#### [DATASET ENTRIES]
========================================

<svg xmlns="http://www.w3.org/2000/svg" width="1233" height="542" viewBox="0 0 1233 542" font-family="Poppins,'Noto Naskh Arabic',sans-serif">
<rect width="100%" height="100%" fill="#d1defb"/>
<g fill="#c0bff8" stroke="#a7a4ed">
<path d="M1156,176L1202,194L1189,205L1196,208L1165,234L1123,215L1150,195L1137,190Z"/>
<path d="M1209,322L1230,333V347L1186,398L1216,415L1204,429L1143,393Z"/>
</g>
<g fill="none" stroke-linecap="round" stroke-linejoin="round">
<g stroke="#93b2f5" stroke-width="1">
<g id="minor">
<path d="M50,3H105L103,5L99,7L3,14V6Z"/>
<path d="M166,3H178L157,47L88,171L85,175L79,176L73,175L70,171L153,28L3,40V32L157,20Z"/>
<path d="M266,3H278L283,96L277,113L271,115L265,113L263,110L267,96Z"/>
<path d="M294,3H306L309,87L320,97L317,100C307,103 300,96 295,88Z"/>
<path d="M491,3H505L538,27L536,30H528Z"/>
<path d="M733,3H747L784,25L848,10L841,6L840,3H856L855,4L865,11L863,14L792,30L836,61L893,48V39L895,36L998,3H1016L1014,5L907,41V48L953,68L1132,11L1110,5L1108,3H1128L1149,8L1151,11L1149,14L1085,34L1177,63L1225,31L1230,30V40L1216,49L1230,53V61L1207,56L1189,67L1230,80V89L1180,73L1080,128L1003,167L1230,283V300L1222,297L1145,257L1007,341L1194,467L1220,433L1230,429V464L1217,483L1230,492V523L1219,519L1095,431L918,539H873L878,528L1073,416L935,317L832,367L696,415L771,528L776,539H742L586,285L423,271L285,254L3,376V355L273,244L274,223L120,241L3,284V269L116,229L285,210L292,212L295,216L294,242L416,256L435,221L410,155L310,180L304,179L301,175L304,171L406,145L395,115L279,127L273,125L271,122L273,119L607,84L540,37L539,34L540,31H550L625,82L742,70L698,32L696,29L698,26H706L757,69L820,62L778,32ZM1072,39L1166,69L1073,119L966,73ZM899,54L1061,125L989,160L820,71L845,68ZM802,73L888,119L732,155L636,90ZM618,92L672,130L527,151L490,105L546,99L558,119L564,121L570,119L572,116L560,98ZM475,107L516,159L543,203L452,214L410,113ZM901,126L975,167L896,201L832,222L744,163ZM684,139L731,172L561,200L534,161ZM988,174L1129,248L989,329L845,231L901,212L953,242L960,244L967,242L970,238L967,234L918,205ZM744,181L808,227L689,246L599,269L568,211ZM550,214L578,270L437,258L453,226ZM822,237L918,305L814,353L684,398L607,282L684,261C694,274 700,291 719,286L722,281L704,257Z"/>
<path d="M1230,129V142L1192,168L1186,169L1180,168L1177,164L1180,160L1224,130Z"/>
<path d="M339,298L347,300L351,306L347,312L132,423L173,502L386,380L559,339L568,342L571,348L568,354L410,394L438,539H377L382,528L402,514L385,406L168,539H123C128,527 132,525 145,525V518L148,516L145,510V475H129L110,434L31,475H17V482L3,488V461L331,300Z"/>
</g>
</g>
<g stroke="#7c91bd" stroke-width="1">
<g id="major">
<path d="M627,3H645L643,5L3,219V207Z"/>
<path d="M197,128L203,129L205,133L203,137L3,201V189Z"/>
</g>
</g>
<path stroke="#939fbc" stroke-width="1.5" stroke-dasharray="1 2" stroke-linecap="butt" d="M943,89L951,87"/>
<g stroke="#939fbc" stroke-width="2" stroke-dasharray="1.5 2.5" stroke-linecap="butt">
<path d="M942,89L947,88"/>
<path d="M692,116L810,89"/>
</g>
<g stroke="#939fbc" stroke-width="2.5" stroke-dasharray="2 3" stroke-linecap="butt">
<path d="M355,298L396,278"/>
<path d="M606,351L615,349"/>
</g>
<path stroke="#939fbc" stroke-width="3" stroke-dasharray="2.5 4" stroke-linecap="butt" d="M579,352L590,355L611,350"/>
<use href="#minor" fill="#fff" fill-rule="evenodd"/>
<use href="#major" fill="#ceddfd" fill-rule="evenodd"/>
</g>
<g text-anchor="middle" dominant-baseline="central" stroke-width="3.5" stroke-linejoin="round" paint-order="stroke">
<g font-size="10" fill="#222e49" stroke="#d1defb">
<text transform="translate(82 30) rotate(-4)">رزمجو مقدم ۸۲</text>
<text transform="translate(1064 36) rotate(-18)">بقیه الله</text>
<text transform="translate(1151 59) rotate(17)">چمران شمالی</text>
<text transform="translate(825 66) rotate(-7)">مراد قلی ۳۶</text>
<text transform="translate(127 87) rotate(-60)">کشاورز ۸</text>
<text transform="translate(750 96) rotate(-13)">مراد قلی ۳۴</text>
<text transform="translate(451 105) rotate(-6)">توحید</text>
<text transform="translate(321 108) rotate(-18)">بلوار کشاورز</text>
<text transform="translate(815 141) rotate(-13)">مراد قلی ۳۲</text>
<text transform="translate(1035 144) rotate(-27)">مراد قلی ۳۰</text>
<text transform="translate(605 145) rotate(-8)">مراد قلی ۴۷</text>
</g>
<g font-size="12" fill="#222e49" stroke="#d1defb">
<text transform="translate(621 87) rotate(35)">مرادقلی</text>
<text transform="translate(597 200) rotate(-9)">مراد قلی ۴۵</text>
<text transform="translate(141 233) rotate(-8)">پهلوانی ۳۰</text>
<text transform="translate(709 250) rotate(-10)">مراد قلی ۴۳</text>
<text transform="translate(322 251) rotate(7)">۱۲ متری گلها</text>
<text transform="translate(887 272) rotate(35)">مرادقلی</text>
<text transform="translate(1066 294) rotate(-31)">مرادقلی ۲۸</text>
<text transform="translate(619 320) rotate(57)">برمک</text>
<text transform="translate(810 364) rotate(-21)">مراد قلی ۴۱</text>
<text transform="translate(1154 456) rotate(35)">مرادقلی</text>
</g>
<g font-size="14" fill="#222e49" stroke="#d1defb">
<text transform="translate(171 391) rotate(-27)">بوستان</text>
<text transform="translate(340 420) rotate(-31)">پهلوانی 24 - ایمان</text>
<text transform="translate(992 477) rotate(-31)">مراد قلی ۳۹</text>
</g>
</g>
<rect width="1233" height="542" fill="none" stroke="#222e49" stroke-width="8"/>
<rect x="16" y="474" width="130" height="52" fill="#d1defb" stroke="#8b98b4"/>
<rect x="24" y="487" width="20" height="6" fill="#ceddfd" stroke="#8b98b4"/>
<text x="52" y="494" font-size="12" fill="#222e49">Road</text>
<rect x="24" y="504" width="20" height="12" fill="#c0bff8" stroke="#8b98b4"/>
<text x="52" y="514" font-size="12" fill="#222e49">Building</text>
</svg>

========================================

#### [WHAT IS EXPECTED]
Nothing above should be left out. Print all the records exactly.

#### [SOLUTION]
<svg xmlns="http://www.w3.org/2000/svg" width="1233" height="542" viewBox="0 0 1233 542" font-family="Poppins,'Noto Naskh Arabic',sans-serif">
<rect width="100%" height="100%" fill="#d1defb"/>
<g fill="#c0bff8" stroke="#a7a4ed">
<path d="M1156,176L1202,194L1189,205L1196,208L1165,234L1123,215L1150,195L1137,190Z"/>
<path d="M1209,322L1230,333V347L1186,398L1216,415L1204,429L1143,393Z"/>
</g>
<g fill="none" stroke-linecap="round" stroke-linejoin="round">
<g stroke="#93b2f5" stroke-width="1">
<g id="minor">
<path d="M50,3H105L103,5L99,7L3,14V6Z"/>
<path d="M166,3H178L157,47L88,171L85,175L79,176L73,175L70,171L153,28L3,40V32L157,20Z"/>
<path d="M266,3H278L283,96L277,113L271,115L265,113L263,110L267,96Z"/>
<path d="M294,3H306L309,87L320,97L317,100C307,103 300,96 295,88Z"/>
<path d="M491,3H505L538,27L536,30H528Z"/>
<path d="M733,3H747L784,25L848,10L841,6L840,3H856L855,4L865,11L863,14L792,30L836,61L893,48V39L895,36L998,3H1016L1014,5L907,41V48L953,68L1132,11L1110,5L1108,3H1128L1149,8L1151,11L1149,14L1085,34L1177,63L1225,31L1230,30V40L1216,49L1230,53V61L1207,56L1189,67L1230,80V89L1180,73L1080,128L1003,167L1230,283V300L1222,297L1145,257L1007,341L1194,467L1220,433L1230,429V464L1217,483L1230,492V523L1219,519L1095,431L918,539H873L878,528L1073,416L935,317L832,367L696,415L771,528L776,539H742L586,285L423,271L285,254L3,376V355L273,244L274,223L120,241L3,284V269L116,229L285,210L292,212L295,216L294,242L416,256L435,221L410,155L310,180L304,179L301,175L304,171L406,145L395,115L279,127L273,125L271,122L273,119L607,84L540,37L539,34L540,31H550L625,82L742,70L698,32L696,29L698,26H706L757,69L820,62L778,32ZM1072,39L1166,69L1073,119L966,73ZM899,54L1061,125L989,160L820,71L845,68ZM802,73L888,119L732,155L636,90ZM618,92L672,130L527,151L490,105L546,99L558,119L564,121L570,119L572,116L560,98ZM475,107L516,159L543,203L452,214L410,113ZM901,126L975,167L896,201L832,222L744,163ZM684,139L731,172L561,200L534,161ZM988,174L1129,248L989,329L845,231L901,212L953,242L960,244L967,242L970,238L967,234L918,205ZM744,181L808,227L689,246L599,269L568,211ZM550,214L578,270L437,258L453,226ZM822,237L918,305L814,353L684,398L607,282L684,261C694,274 700,291 719,286L722,281L704,257Z"/>
<path d="M1230,129V142L1192,168L1186,169L1180,168L1177,164L1180,160L1224,130Z"/>
<path d="M339,298L347,300L351,306L347,312L132,423L173,502L386,380L559,339L568,342L571,348L568,354L410,394L438,539H377L382,528L402,514L385,406L168,539H123C128,527 132,525 145,525V518L148,516L145,510V475H129L110,434L31,475H17V482L3,488V461L331,300Z"/>
</g>
</g>
<g stroke="#7c91bd" stroke-width="1">
<g id="major">
<path d="M627,3H645L643,5L3,219V207Z"/>
<path d="M197,128L203,129L205,133L203,137L3,201V189Z"/>
</g>
</g>
<path stroke="#939fbc" stroke-width="1.5" stroke-dasharray="1 2" stroke-linecap="butt" d="M943,89L951,87"/>
<g stroke="#939fbc" stroke-width="2" stroke-dasharray="1.5 2.5" stroke-linecap="butt">
<path d="M942,89L947,88"/>
<path d="M692,116L810,89"/>
</g>
<g stroke="#939fbc" stroke-width="2.5" stroke-dasharray="2 3" stroke-linecap="butt">
<path d="M355,298L396,278"/>
<path d="M606,351L615,349"/>
</g>
<path stroke="#939fbc" stroke-width="3" stroke-dasharray="2.5 4" stroke-linecap="butt" d="M579,352L590,355L611,350"/>
<use href="#minor" fill="#fff" fill-rule="evenodd"/>
<use href="#major" fill="#ceddfd" fill-rule="evenodd"/>
</g>
<g text-anchor="middle" dominant-baseline="central" stroke-width="3.5" stroke-linejoin="round" paint-order="stroke">
<g font-size="10" fill="#222e49" stroke="#d1defb">
<text transform="translate(82 30) rotate(-4)">رزمجو مقدم ۸۲</text>
<text transform="translate(1064 36) rotate(-18)">بقیه الله</text>
<text transform="translate(1151 59) rotate(17)">چمران شمالی</text>
<text transform="translate(825 66) rotate(-7)">مراد قلی ۳۶</text>
<text transform="translate(127 87) rotate(-60)">کشاورز ۸</text>
<text transform="translate(750 96) rotate(-13)">مراد قلی ۳۴</text>
<text transform="translate(451 105) rotate(-6)">توحید</text>
<text transform="translate(321 108) rotate(-18)">بلوار کشاورز</text>
<text transform="translate(815 141) rotate(-13)">مراد قلی ۳۲</text>
<text transform="translate(1035 144) rotate(-27)">مراد قلی ۳۰</text>
<text transform="translate(605 145) rotate(-8)">مراد قلی ۴۷</text>
</g>
<g font-size="12" fill="#222e49" stroke="#d1defb">
<text transform="translate(621 87) rotate(35)">مرادقلی</text>
<text transform="translate(597 200) rotate(-9)">مراد قلی ۴۵</text>
<text transform="translate(141 233) rotate(-8)">پهلوانی ۳۰</text>
<text transform="translate(709 250) rotate(-10)">مراد قلی ۴۳</text>
<text transform="translate(322 251) rotate(7)">۱۲ متری گلها</text>
<text transform="translate(887 272) rotate(35)">مرادقلی</text>
<text transform="translate(1066 294) rotate(-31)">مرادقلی ۲۸</text>
<text transform="translate(619 320) rotate(57)">برمک</text>
<text transform="translate(810 364) rotate(-21)">مراد قلی ۴۱</text>
<text transform="translate(1154 456) rotate(35)">مرادقلی</text>
</g>
<g font-size="14" fill="#222e49" stroke="#d1defb">
<text transform="translate(171 391) rotate(-27)">بوستان</text>
<text transform="translate(340 420) rotate(-31)">پهلوانی 24 - ایمان</text>
<text transform="translate(992 477) rotate(-31)">مراد قلی ۳۹</text>
</g>
</g>
<rect width="1233" height="542" fill="none" stroke="#222e49" stroke-width="8"/>
<rect x="16" y="474" width="130" height="52" fill="#d1defb" stroke="#8b98b4"/>
<rect x="24" y="487" width="20" height="6" fill="#ceddfd" stroke="#8b98b4"/>
<text x="52" y="494" font-size="12" fill="#222e49">Road</text>
<rect x="24" y="504" width="20" height="12" fill="#c0bff8" stroke="#8b98b4"/>
<text x="52" y="514" font-size="12" fill="#222e49">Building</text>
</svg>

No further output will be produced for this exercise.